Données recueillies:
——

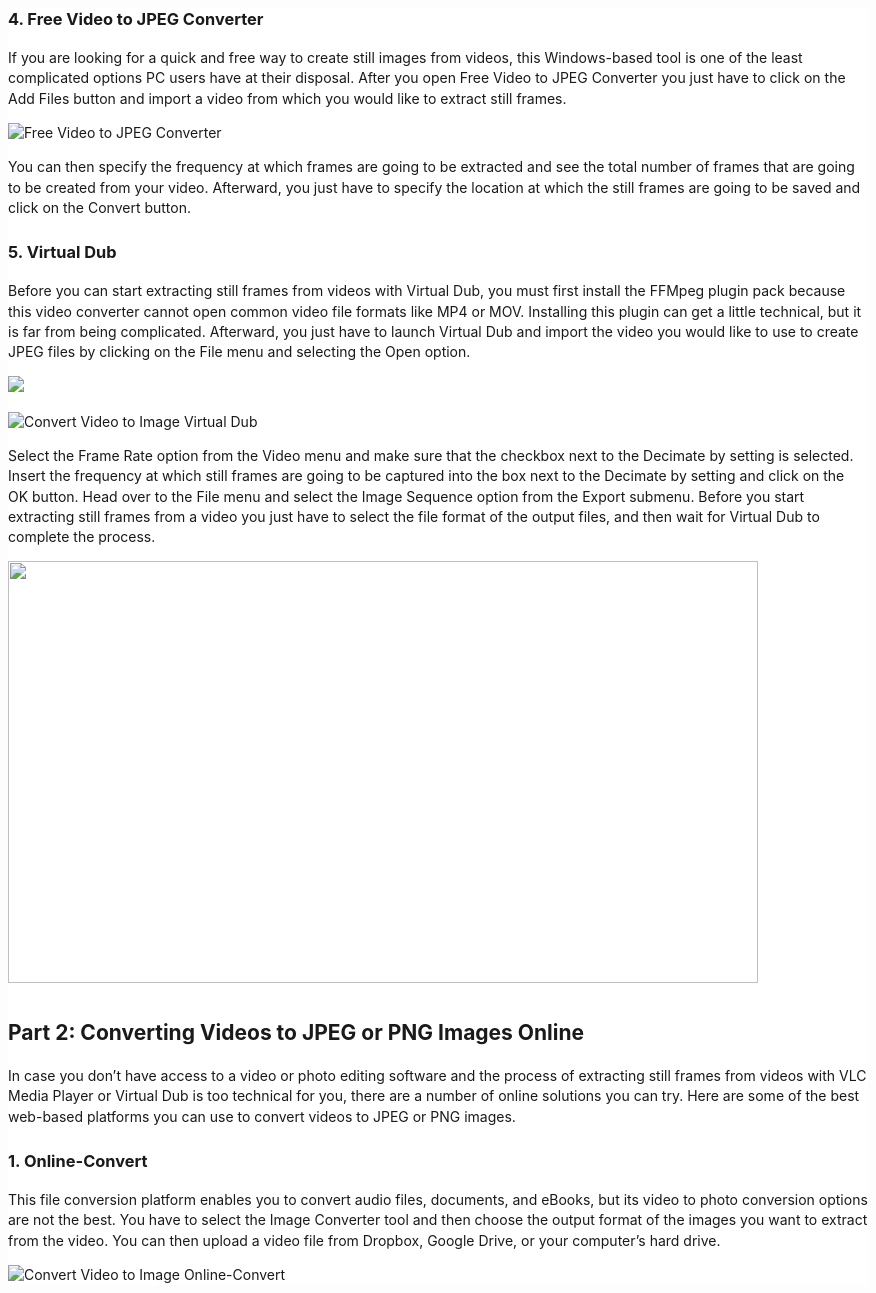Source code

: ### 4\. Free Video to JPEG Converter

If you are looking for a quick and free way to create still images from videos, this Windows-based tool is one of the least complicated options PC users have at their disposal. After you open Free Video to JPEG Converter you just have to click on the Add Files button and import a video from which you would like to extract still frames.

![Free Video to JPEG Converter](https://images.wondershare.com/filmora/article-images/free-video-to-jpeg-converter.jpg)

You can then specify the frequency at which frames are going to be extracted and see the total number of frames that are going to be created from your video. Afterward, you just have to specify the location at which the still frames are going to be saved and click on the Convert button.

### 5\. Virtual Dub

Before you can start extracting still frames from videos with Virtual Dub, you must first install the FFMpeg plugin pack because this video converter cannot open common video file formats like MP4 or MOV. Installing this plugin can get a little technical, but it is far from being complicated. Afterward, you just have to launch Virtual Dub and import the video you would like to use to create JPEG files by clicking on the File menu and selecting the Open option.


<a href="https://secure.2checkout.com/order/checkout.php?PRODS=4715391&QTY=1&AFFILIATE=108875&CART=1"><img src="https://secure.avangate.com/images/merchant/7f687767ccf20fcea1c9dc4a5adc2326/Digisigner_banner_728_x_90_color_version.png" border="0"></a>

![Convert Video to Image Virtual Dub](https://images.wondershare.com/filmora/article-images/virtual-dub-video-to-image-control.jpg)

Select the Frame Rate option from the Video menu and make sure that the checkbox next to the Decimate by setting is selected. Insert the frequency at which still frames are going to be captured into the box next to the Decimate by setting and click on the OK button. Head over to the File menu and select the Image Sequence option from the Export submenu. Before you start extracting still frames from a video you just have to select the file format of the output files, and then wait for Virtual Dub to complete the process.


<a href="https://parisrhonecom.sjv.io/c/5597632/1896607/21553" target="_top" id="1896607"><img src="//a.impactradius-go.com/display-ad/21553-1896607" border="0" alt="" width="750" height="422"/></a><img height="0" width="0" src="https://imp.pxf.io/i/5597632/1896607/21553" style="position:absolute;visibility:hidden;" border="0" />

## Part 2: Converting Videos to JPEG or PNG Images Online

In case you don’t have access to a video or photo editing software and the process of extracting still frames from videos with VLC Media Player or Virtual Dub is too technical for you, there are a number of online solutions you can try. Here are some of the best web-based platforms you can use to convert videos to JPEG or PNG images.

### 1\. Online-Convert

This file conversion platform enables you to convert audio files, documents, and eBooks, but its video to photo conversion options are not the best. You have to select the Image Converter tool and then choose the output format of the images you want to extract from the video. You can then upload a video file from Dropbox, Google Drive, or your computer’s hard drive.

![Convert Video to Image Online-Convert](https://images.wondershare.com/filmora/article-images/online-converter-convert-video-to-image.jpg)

——

__CONSIGNE__
Mets en forme tout le listing ci-dessus en tableau Markdown à deux colonnes, « N° » pour le numéro de ligne et « Ligne » pour son texte, sans les lignes vides. Laisse l'image de côté dans ta réponse.

__RÉSULTAT__
| N° | Ligne |
|---|---|
| 1 | Source code |
| 2 | : ### 4\. Free Video to JPEG Converter |
| 3 | If you are looking for a quick and free way to create still images from videos, this Windows-based tool is one of the least complicated options PC users have at their disposal. After you open Free Video to JPEG Converter you just have to click on the Add Files button and import a video from which you would like to extract still frames. |
| 4 | ![Free Video to JPEG Converter](https://images.wondershare.com/filmora/article-images/free-video-to-jpeg-converter.jpg) |
| 5 | You can then specify the frequency at which frames are going to be extracted and see the total number of frames that are going to be created from your video. Afterward, you just have to specify the location at which the still frames are going to be saved and click on the Convert button. |
| 6 | ### 5\. Virtual Dub |
| 7 | Before you can start extracting still frames from videos with Virtual Dub, you must first install the FFMpeg plugin pack because this video converter cannot open common video file formats like MP4 or MOV. Installing this plugin can get a little technical, but it is far from being complicated. Afterward, you just have to launch Virtual Dub and import the video you would like to use to create JPEG files by clicking on the File menu and selecting the Open option. |
| 8 | <a href="https://secure.2checkout.com/order/checkout.php?PRODS=4715391&QTY=1&AFFILIATE=108875&CART=1"><img src="https://secure.avangate.com/images/merchant/7f687767ccf20fcea1c9dc4a5adc2326/Digisigner_banner_728_x_90_color_version.png" border="0"></a> |
| 9 | ![Convert Video to Image Virtual Dub](https://images.wondershare.com/filmora/article-images/virtual-dub-video-to-image-control.jpg) |
| 10 | Select the Frame Rate option from the Video menu and make sure that the checkbox next to the Decimate by setting is selected. Insert the frequency at which still frames are going to be captured into the box next to the Decimate by setting and click on the OK button. Head over to the File menu and select the Image Sequence option from the Export submenu. Before you start extracting still frames from a video you just have to select the file format of the output files, and then wait for Virtual Dub to complete the process. |
| 11 | <a href="https://parisrhonecom.sjv.io/c/5597632/1896607/21553" target="_top" id="1896607"><img src="//a.impactradius-go.com/display-ad/21553-1896607" border="0" alt="" width="750" height="422"/></a><img height="0" width="0" src="https://imp.pxf.io/i/5597632/1896607/21553" style="position:absolute;visibility:hidden;" border="0" /> |
| 12 | ## Part 2: Converting Videos to JPEG or PNG Images Online |
| 13 | In case you don’t have access to a video or photo editing software and the process of extracting still frames from videos with VLC Media Player or Virtual Dub is too technical for you, there are a number of online solutions you can try. Here are some of the best web-based platforms you can use to convert videos to JPEG or PNG images. |
| 14 | ### 1\. Online-Convert |
| 15 | This file conversion platform enables you to convert audio files, documents, and eBooks, but its video to photo conversion options are not the best. You have to select the Image Converter tool and then choose the output format of the images you want to extract from the video. You can then upload a video file from Dropbox, Google Drive, or your computer’s hard drive. |
| 16 | ![Convert Video to Image Online-Convert](https://images.wondershare.com/filmora/article-images/online-converter-convert-video-to-image.jpg) |